Help Determine Scribe’s Super Bowl 50 Alternative Halftime Show

In 2002, Lewis Black spoke for so many of us sports fans in America who just wanted the second half of the Super Bowl to start already. Or at least, he spoke for this kid who was a college sophomore in suburban Boston at the time.

Two years later as the final straw came for yours truly when that infamous wardrobe malfunction became the impetus for bringing seemingly safe (or boring) musicians onto the big stage (someone explain how Justin Timberlake STILL skated from that controversy compared to Janet Jackson). Sitting through the mostly horrible marriage of pop music and spectator sports had become too much.

(Well, there was one exception. His name is Prince. His performance was the greatest ever, don’t you dare dispute it.)

The sheer fact that there is not a musician alive (or dead, for that matter) who the general public would be happy to see perform at the Super Bowl makes avoiding the musical interlude all the more critical when it comes to taking in the last gasp of meaningful football until September. Unless the NFL announced that Prince gets a second invite from the folks on Madison Avenue or the league posts bail for Bobby Schmurda, I’ll be looking elsewhere for my halftime entertainment.

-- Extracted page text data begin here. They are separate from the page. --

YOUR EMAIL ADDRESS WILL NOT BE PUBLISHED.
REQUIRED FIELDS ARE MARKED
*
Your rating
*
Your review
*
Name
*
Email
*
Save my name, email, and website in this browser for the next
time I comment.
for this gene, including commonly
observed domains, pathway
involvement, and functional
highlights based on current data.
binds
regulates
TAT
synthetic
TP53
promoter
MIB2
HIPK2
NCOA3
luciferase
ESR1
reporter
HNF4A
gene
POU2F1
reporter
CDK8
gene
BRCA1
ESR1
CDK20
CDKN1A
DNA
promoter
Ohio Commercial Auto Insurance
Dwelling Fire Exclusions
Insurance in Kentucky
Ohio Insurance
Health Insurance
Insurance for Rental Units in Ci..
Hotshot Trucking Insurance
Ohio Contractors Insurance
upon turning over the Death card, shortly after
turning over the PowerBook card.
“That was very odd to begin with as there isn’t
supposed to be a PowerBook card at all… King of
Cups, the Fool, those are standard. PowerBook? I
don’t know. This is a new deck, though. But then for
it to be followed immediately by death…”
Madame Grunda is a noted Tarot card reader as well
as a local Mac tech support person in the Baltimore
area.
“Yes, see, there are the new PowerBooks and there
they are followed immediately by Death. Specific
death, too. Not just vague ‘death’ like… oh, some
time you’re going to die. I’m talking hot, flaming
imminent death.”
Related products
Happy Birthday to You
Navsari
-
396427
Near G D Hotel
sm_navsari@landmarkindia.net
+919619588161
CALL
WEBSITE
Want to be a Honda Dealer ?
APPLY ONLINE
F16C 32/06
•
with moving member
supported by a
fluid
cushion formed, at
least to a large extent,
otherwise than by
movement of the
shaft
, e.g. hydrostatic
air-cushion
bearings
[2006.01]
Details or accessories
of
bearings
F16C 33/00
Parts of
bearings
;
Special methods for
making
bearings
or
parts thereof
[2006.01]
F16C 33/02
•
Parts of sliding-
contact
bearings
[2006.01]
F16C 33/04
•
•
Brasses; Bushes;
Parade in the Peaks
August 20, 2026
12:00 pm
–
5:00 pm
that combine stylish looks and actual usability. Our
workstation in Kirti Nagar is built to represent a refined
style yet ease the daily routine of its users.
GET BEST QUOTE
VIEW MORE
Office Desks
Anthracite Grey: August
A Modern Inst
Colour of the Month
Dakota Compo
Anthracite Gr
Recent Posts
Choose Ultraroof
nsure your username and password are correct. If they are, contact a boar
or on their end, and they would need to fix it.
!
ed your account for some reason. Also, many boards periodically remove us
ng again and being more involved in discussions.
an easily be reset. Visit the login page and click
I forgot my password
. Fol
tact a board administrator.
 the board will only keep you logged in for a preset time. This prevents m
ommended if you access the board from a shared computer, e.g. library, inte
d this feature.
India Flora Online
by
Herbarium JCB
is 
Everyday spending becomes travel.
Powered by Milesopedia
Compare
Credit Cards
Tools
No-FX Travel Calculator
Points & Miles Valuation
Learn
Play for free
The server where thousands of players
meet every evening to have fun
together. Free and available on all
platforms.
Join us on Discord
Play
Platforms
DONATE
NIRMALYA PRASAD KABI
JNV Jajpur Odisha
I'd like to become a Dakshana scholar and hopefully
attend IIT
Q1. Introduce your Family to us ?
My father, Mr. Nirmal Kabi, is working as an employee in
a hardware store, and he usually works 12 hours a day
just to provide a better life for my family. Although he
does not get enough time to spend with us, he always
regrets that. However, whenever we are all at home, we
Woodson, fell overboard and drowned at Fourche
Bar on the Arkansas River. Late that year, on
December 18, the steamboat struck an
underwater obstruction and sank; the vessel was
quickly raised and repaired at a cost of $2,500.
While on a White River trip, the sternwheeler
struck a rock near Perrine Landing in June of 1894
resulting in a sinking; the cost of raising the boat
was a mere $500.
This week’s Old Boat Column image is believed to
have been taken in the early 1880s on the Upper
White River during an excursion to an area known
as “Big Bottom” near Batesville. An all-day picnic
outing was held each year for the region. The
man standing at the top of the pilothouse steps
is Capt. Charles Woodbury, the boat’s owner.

While I’ve had alternate halftime shows for years now, here’s what I’ve tuned into over the last four Super Bowls:

  • In 2012, fictional baseball god Kenny Powers (HBO’s Eastbound and Down) cussed his way into my life while many of you wondered what the hell that Madonna/M.I.A./Cee-Lo show was supposed to be.
  • After she used Media Day to prove that she was some sort of queen in 2013, Beyoncé was cast aside for Drake… Mallard, as in the terror the flaps in the night, Darkwing Duck.
  • When Bruno Mars (whose performance was well-received) and the Red Hot Chilli Peppers took the stage in New Orleans, yours truly went across the pond and got Spaced (shout out to Simon Pegg, Nick Frost and Jessica Hynes).
  • Last February, Left Shark (and Katy Perry) entertained the household while I watched the famously insane Macho Man and Ultimate Warrior promos with a slight tear in my eye for the fallen wrestlers.

So with Coldplay and the return of ‘Yonce primed to inspire multiple memes and jokes that’ll grow stale by the start of the 3rd quarter, it’s safe to say that I plan to be nowhere near the television when the Broncos and Panthers head into their respective locker rooms. However, for the first time, I’m soliciting the help of TSFJ readers in determining Scribe’s Super Bowl 50 Alternative Halftime Show.

What do you get for your vote? For the time being, eternal gratitude.

Here are the options, although I will consider write-ins.

  • Ric Flair promos: If anything, watching the Nature Boy go berzerk on the mic keeps a Carolina connection.
  • An episode of Gargoyles: Their “dog” is called Bronx. I’m originally from The Bronx. It works.
  • The Puppy Bowl. Because why the hell not?
  • A Sean Price listening session: I’ll use just about any occasion to pay homage to the late, great “P!”
  • Jamie Casino’s 2014 and 2015 Super Bowl ads on loop: Who? Oh, bless your heart if you don’t know who he is. Casino is a Savannah (GA)-based attorney who created two of the most remarkable Super Bowl commercials you may ever see. Was the 2014 entrant a trailer for a straight-to-Blu Ray action flick? Was last year’s commercial an updated alternative rock video from 1998? You decide.

Maybe it’s unfair to Sunday’s performers to assume that this will be another ugly collision between pop music and sports – though it would be best that their halftime set doesn’t add more fuel to the fire that is the appropriation controversy surrounding their recent music video. Yet, for too many Super Bowls, the interlude overshadowed the game itself, as the Timberlake/Jackson incident made people forget that the New England Patriots and Carolina Panthers were engaged in a great game.

In this Scribe’s way of being safe or just outright silly, the alternative show passes the time in a way that awkward #brand tweets about either Coldplay or Beyoncé cannot. Let’s just hope the game itself is better than anything we take in after the first half in Santa Clara.